I didn’t do too badly in the end of the year, so it was a problem I could ignore for a bit.
Second year went on the same as the first. However, there was one tutor who was willing to help me. He sat me down and discussed the feedback I had received on some of my assessments during the beginning of second year. He also noticed my other struggles as well which he talked through with me.
This ended up being the opposite of my personal tutor who always seemed unsure of what to say to me. I would bring up difficulties within a certain module with one of my tutors and I would be advised to just have one to ones with those tutors.
Another issue I had with this year was when I established my misunderstanding of something. One tutor found appropriate to feedback – you do understand it, you do know what’s happening – once again, that is frustrating, not helpful.
This year just literally went down hill from anywhere the down hill falling occurred. I lost confidence in the tutors after they began to panic about my grades. The same problems that I had had for the three years was only now beginning to show up on their – shit they haven’t improved – radar.

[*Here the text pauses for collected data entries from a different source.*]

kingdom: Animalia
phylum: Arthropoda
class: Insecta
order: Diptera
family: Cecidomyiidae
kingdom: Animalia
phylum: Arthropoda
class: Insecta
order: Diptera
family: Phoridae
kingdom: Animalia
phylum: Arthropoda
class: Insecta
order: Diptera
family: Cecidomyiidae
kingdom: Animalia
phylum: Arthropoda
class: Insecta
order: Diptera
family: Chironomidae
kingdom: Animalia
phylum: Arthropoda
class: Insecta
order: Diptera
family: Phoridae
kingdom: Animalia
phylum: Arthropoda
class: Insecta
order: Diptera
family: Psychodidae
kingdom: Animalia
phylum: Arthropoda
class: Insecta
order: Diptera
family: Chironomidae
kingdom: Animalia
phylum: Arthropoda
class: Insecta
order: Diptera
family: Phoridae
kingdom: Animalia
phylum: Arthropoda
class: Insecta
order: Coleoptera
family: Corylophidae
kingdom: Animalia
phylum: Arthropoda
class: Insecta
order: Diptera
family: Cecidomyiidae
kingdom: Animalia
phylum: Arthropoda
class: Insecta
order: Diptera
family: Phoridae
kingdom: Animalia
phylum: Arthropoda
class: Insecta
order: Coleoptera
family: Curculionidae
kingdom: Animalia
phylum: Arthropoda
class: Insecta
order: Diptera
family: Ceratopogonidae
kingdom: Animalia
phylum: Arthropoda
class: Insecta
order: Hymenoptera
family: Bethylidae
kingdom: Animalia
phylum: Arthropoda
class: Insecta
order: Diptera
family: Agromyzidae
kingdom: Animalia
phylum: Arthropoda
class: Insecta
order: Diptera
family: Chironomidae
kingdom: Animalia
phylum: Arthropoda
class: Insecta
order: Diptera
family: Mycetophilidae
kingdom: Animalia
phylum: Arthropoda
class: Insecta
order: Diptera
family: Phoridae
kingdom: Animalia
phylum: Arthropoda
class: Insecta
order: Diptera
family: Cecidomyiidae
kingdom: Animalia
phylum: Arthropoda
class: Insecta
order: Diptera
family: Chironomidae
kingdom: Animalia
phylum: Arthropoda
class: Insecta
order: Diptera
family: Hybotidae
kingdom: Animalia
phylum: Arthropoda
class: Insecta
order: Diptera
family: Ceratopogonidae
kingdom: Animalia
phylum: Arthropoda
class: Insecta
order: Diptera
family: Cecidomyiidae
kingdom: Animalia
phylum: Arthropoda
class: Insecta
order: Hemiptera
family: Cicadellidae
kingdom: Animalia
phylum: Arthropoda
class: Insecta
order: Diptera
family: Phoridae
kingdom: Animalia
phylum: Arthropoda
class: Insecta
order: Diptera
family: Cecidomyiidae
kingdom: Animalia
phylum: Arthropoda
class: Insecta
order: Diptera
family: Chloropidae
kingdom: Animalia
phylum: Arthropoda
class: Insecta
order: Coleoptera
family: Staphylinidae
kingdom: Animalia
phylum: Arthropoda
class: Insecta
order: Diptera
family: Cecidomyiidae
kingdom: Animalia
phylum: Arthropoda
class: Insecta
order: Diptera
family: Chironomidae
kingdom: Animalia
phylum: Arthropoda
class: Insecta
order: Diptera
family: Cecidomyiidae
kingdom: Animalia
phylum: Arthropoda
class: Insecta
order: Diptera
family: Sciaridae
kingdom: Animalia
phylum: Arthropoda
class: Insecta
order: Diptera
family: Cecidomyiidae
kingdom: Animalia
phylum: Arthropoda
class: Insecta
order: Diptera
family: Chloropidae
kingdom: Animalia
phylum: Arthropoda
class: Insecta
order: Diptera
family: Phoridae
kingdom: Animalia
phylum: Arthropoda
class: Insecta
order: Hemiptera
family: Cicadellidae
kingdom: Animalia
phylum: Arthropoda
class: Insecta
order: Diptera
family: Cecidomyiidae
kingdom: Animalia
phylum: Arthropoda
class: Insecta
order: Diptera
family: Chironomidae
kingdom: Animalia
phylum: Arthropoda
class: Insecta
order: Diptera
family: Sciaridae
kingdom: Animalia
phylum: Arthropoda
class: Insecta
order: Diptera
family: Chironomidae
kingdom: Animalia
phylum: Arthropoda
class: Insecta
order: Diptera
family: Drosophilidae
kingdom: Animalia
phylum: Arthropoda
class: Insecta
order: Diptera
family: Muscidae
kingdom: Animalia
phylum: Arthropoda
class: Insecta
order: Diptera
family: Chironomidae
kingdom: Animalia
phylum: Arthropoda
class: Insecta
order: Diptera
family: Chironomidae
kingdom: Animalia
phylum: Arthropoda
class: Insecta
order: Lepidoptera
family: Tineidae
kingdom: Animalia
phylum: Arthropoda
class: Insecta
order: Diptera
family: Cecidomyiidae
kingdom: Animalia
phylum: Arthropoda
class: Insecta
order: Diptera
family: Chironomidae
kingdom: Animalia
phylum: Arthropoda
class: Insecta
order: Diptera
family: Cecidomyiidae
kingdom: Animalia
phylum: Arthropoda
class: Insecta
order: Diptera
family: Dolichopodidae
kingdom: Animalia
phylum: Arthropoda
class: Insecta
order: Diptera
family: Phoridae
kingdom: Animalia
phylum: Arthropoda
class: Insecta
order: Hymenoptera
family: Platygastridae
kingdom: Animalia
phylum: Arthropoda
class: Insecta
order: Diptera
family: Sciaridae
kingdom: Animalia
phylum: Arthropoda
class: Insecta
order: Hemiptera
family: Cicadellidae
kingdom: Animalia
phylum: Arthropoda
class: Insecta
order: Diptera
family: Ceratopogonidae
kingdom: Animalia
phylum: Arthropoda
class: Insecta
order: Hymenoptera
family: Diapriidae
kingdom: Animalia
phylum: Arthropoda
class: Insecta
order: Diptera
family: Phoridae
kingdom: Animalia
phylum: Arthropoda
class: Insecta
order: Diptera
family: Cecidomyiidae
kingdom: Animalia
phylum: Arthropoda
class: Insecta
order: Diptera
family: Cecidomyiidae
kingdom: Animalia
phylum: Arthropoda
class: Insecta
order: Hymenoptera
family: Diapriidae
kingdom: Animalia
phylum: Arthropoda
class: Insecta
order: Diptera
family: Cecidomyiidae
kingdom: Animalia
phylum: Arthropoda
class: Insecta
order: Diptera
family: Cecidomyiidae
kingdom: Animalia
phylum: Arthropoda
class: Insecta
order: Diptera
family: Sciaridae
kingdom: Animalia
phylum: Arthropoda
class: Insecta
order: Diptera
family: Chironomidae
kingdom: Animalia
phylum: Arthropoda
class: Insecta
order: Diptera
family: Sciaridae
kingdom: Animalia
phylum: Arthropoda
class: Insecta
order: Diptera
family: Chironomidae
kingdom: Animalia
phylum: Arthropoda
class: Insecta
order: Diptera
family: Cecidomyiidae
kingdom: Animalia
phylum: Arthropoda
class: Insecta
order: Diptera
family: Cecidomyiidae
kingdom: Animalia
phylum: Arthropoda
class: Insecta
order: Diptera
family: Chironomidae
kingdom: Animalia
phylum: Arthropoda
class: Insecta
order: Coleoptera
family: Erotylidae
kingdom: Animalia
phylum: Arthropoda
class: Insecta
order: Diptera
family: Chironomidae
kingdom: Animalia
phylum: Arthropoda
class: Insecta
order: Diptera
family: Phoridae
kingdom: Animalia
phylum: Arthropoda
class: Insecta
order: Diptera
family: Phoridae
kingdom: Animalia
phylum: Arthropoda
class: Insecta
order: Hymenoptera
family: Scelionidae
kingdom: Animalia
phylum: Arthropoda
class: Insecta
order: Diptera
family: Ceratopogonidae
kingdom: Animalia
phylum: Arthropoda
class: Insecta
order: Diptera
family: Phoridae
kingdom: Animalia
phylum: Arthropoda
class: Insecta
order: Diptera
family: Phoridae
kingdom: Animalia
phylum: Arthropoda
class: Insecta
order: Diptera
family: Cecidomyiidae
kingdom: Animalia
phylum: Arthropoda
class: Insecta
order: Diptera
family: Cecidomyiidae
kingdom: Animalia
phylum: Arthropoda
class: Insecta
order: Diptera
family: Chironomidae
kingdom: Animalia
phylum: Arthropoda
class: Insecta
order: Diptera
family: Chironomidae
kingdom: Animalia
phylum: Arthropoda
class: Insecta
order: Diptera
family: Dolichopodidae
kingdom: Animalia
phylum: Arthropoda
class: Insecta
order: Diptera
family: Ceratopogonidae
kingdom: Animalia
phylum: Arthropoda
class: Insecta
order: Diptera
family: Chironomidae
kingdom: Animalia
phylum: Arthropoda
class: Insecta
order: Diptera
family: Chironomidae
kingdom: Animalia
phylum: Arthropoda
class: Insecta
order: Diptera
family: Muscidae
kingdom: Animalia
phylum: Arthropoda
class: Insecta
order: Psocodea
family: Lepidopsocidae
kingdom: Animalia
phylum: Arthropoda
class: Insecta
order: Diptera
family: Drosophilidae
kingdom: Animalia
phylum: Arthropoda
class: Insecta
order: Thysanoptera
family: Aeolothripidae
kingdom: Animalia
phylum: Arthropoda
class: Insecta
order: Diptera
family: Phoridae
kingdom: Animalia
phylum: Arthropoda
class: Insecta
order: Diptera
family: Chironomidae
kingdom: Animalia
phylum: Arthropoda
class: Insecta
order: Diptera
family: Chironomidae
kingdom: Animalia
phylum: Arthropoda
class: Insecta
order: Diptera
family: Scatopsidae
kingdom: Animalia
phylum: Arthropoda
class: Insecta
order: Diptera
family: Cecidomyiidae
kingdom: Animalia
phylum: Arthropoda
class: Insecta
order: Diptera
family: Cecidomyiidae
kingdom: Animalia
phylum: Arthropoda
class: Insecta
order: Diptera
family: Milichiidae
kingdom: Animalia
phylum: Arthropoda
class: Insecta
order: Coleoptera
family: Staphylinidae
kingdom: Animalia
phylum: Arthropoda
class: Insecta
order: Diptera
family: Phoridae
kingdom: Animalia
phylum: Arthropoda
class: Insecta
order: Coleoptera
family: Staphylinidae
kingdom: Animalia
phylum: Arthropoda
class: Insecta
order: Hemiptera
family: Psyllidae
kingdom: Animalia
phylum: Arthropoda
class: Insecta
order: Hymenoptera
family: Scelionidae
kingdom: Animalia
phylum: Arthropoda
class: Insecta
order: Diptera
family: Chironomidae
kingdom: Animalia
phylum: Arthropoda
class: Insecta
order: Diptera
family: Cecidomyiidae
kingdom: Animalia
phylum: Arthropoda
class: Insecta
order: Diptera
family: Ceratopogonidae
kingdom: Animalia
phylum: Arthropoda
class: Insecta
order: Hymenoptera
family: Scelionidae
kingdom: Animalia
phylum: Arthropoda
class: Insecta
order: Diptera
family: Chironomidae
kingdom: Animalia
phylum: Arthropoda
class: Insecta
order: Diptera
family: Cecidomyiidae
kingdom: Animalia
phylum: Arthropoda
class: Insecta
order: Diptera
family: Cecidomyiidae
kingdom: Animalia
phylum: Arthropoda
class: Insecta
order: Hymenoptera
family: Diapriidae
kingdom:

I probably should have cared more, I probably should have joined on to that panic wagon and tried harder. It’s not like I didn’t try don’t get me wrong, I just discovered due to events at home that university is not the be all and end all. If I want to continue writing I will. If I have anywhere that could improve hopefully there will be someone out there to help me.
This isn’t a post to say “it’s a bad university”. It is more a post that from my experiences I want to say “university probably just wasn’t for me”. I had considered a masters but I am definitely not smart enough for that. Plus the tutors probably wouldn’t allow me on the course. It was an experience worth trying, but I only discovered that I should probably try other methods for learning.
Now that it’s over I have every intention of learning Japanese and calligraphy along side my writing, pole, and poochies.
I’ll have more frequent posts from now on.